I’m not a fan of education metaphors but in the spirit of true hypocrisy, here goes.
In an ecosystem, there are some species that act a keystone. Their role is like a keystone in an arch – if you remove the keystone, the entire arch collapses.
A famous example is the elimination of the Gray Wolf from the Yellowstone National Park. Without these predators, animals began to over-graze, affecting the populations of plants. Wolves also kept animals away from the beaver habitats. Without the wolves, their habitats were also over-grazed. So, the beaver population decreased due to a lack of food. Without beaver dams to slow down water, erosion of river banks occurred. This displaced soil and plants.
When we cut a school initiative, it has the potential to have this same knock-on effect.
Imagine: a school has decided their phonics scheme is not having the desired impact. They decide to change to a different scheme. Because of this change, there is a myriad of effects:
- External providers train staff in how to deliver it. This takes up development time originally planned for other things and requires significant time and money.
- There are new monitoring practices and assessments, which take up a lot of time.
- Leaders adapt the timetable to meet the new scheme’s requirements, affecting the timetabling of other subjects.
- The new scheme requires children to be split into more groups. This takes up more intervention space and affects timetabling of other interventions.
- The increased number of groups requires more staff to lead them, taking staff away from other responsibilities.
- Funding is allocated for new books aligned to the scheme, leaving less funding available elsewhere.
- Sounds now appear in a different order, which affects the learning of those who have already received some phonics instruction, requiring the order of the scheme to be adapted during its initial implementation.
- Results do not improve in the first two years of the scheme’s implementation because the changes are widespread and not embedded.

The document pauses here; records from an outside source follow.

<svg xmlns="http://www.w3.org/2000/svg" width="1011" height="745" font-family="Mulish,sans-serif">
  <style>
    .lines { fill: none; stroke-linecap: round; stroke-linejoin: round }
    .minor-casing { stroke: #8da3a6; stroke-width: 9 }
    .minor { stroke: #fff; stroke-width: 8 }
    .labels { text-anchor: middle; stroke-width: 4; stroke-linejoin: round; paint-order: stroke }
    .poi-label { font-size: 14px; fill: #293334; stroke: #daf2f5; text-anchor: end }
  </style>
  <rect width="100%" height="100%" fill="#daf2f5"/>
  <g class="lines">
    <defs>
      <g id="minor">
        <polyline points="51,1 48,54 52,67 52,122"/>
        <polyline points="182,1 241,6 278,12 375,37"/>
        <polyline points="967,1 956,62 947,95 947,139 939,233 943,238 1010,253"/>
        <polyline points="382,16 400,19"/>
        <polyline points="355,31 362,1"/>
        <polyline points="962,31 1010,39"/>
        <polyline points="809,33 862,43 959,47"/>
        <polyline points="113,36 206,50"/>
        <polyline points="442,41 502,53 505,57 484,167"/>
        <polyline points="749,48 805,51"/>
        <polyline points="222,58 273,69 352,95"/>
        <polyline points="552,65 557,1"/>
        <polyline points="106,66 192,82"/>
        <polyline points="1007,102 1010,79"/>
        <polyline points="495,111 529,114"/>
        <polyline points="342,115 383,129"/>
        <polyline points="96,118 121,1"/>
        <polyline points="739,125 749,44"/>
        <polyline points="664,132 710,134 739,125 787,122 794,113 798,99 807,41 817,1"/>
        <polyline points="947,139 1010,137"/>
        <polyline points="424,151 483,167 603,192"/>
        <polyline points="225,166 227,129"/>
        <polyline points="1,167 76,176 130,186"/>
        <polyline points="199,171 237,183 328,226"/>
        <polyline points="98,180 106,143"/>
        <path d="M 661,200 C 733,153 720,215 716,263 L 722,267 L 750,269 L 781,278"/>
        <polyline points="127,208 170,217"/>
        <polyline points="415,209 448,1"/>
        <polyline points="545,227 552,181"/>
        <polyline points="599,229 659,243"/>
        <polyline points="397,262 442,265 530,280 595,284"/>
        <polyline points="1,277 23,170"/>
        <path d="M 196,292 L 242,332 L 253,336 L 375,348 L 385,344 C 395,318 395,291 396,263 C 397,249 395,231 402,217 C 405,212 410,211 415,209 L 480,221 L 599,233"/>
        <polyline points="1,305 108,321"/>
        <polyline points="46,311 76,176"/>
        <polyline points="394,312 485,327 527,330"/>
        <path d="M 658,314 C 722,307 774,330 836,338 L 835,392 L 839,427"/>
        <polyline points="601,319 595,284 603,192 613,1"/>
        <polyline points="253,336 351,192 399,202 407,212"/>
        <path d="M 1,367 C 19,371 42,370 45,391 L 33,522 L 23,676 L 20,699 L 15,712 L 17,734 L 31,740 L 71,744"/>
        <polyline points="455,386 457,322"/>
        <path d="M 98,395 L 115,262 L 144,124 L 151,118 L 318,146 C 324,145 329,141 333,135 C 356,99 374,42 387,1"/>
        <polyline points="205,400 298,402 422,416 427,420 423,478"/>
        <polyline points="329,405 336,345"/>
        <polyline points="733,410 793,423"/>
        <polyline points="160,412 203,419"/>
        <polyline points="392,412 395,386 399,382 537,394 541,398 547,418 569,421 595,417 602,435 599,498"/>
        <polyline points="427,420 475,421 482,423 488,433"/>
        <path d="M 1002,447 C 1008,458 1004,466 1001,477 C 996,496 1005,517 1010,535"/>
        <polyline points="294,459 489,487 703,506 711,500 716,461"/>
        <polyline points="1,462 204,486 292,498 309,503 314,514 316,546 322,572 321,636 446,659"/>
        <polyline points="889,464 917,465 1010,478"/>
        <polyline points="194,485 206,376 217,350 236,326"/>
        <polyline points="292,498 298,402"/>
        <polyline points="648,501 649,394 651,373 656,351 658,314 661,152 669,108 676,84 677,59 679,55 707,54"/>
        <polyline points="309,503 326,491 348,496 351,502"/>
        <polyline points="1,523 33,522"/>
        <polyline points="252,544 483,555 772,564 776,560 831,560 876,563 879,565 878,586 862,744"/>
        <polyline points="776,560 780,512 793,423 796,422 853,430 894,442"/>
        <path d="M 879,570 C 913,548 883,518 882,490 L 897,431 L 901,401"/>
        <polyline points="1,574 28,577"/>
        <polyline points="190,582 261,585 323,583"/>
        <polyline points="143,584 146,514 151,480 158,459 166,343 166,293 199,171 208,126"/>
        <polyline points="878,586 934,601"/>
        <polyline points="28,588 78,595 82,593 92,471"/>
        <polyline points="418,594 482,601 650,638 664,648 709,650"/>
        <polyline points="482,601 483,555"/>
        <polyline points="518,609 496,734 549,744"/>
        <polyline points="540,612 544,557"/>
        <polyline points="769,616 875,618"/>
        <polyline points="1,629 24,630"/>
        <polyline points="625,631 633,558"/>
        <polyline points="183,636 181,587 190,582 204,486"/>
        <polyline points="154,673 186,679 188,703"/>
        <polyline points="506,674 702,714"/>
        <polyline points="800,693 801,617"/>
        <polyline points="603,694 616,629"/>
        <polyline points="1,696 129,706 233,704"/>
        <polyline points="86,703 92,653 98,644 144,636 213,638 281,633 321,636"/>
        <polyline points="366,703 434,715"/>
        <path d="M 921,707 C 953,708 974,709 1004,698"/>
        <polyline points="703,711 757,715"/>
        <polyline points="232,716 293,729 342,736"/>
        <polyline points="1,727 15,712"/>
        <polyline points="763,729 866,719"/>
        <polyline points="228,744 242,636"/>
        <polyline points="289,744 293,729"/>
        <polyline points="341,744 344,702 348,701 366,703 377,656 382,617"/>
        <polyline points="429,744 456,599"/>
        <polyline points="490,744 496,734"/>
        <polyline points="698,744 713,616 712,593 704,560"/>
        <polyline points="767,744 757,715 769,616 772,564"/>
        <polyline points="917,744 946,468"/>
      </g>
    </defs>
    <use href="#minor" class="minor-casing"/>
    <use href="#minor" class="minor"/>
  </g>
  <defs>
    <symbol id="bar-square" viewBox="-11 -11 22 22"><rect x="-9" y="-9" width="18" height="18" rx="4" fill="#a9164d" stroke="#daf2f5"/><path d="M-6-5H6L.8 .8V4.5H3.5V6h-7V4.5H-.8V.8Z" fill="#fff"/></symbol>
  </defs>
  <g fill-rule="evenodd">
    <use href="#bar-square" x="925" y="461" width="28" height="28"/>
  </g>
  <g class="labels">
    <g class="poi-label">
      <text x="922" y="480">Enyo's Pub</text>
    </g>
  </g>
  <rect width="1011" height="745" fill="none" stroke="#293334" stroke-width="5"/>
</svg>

You may be thinking this sounds a bit extreme, but it is a real example I observed. One change can have multiple, unforeseen effects.
This is where the principle of Chesterton’s fence resonates:
‘The principle that reforms should not be made until the reasoning behind the existing state of affairs is understood’.
In schools, we are quick to enact the changes we want to see. Unfortunately, these changes can be often be driven by ideology rather than evidence, by lethal mutations, or by a sense of universalism (i.e. seeing it work in another school and thinking it will therefore work in our contexts). This can cause us to act without spending the appropriate time to consider the effects of the change.
Thinking about this caused me to reflect on my own practice in leadership.
When I was a novice leader, I always thought about what needed to change and what I was changing it to.
As I became more experienced, I instead thought about why something needed to change and whether it really needed to change, or just needed to be tweaked.
When making changes in schools, let’s think about the impact on the ecosystem.